▶ Parts of the exercise
(a) How would you translate this sentence from the passage on wartime intelligence into Spanish: "Intelligence had a value in one encounter but no particular value in another."?
(b) Can you print the part of the passage on wartime intelligence between "Once one attempts" and "as three years.", inclusive?

::: Provided passage

Once one attempts to integrate the hidden dimension of intelligence into the story of how the tide turned, a very mixed picture—more bluntly, a confusing one—emerges. For the fact is that the usefulness of intelligence varied from theater to theater, from service to service, and from year to year. Intelligence had a value in one encounter but no particular value in another. There is no way of amalgamating the many case studies into some complete rendering of account, and it remains a continual puzzle to this author that such a professional scholar as Sir Harry Hinsley could venture the opinion that Ultra probably shortened the war by as much as three years.
7
It is not provable.

One thing that emerges from the study of intelligence in the 1939–45 war, frankly, is the preponderance of intelligence
failures
. The litany probably begins in 1939–40, with the Red Army’s crass underestimation of Finnish resistance capacities, the British intelligence failures regarding the Norwegian campaign, and the complete French ignorance of what was about to burst out of the Ardennes in May 1940. Add Stalin’s utter refusal to listen to
all
the intelligence warnings about Operation Barbarossa and, in a different category, the American blindness to understand an attack was coming upon Pearl Harbor, and it may be that the year 1941 claims the accolade for having the most intelligence failures of the war. Then came the horribly expensive mistakes by Wehrmacht intelligence in not foreseeing the Red Army’s encirclement at Stalingrad in 1942, the reverse pincer movement at Kursk in 1943, and the central punch at Bagration in 1944—a three-loss record without any equivalent.

The list goes on. MacArthur’s prejudice against intelligence from naval sources was bound to affect the potential of the enemy messages that had been cracked by the brilliant Magic and Purple code breakers.

::::::
::: Data records

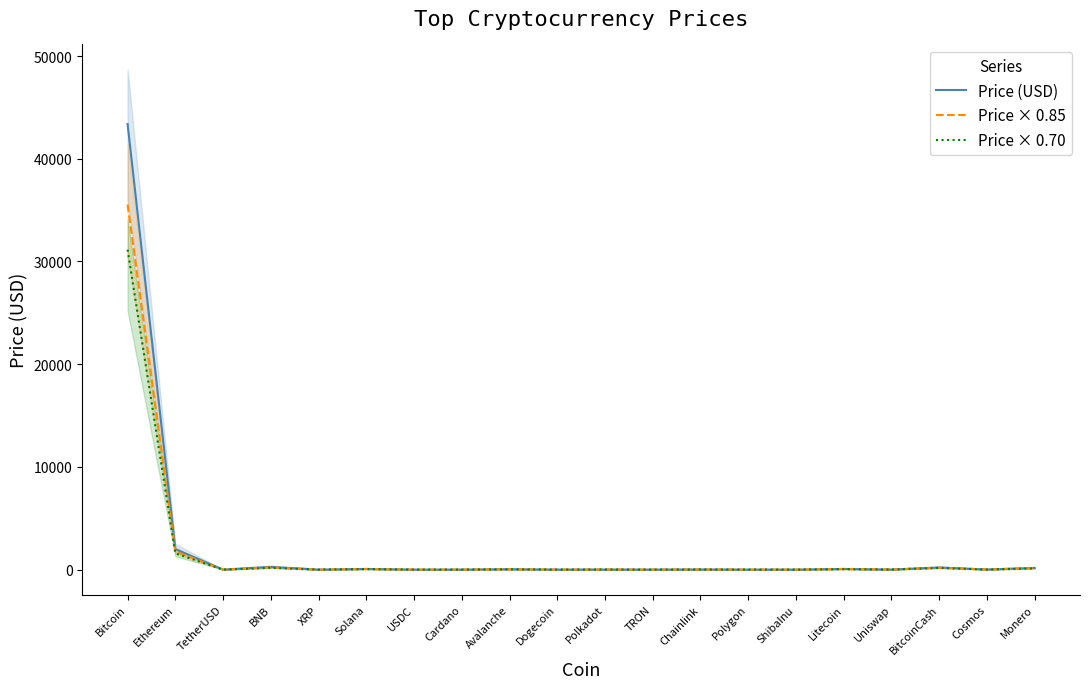

Where is the first local minimum for Price × 0.85?

TetherUSD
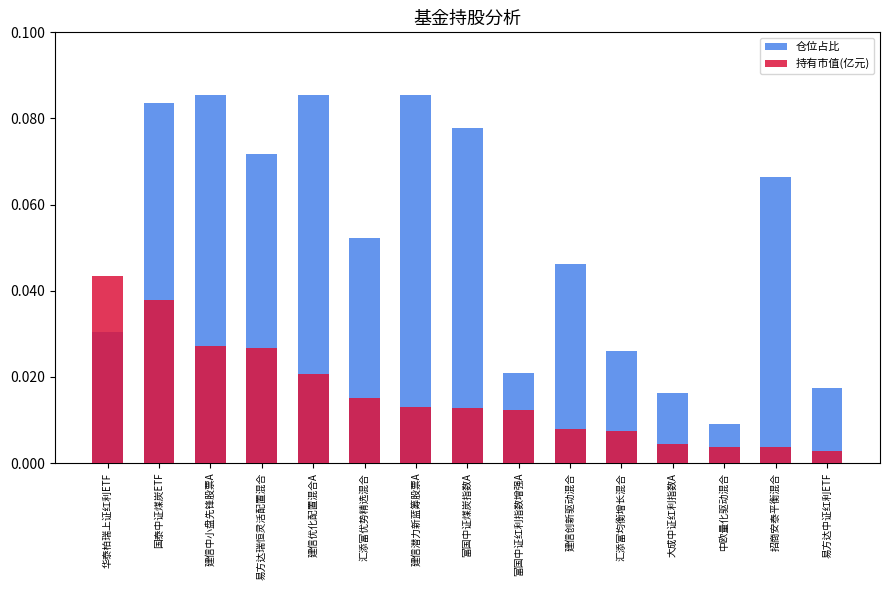

What is the total value across all series at 建信创新驱动混合?

0.1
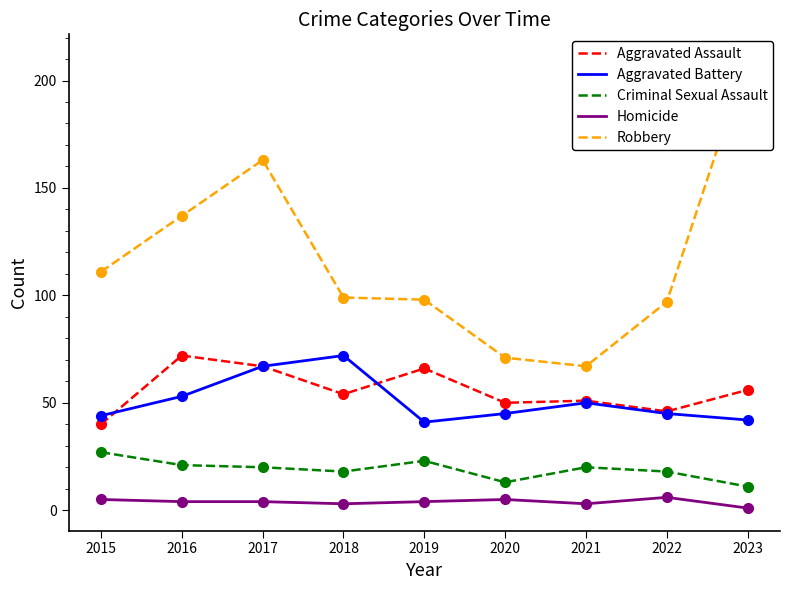

At which category does Homicide reach its first local valley?

2018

::::::

▶ Results of the exercise
(a) La inteligencia tuvo valor en un enfrentamiento, pero ningún valor particular en otro.

(b)
Once one attempts to integrate the hidden dimension of intelligence into the story of how the tide turned, a very mixed picture—more bluntly, a confusing one—emerges. For the fact is that the usefulness of intelligence varied from theater to theater, from service to service, and from year to year. Intelligence had a value in one encounter but no particular value in another. There is no way of amalgamating the many case studies into some complete rendering of account, and it remains a continual puzzle to this author that such a professional scholar as Sir Harry Hinsley could venture the opinion that Ultra probably shortened the war by as much as three years.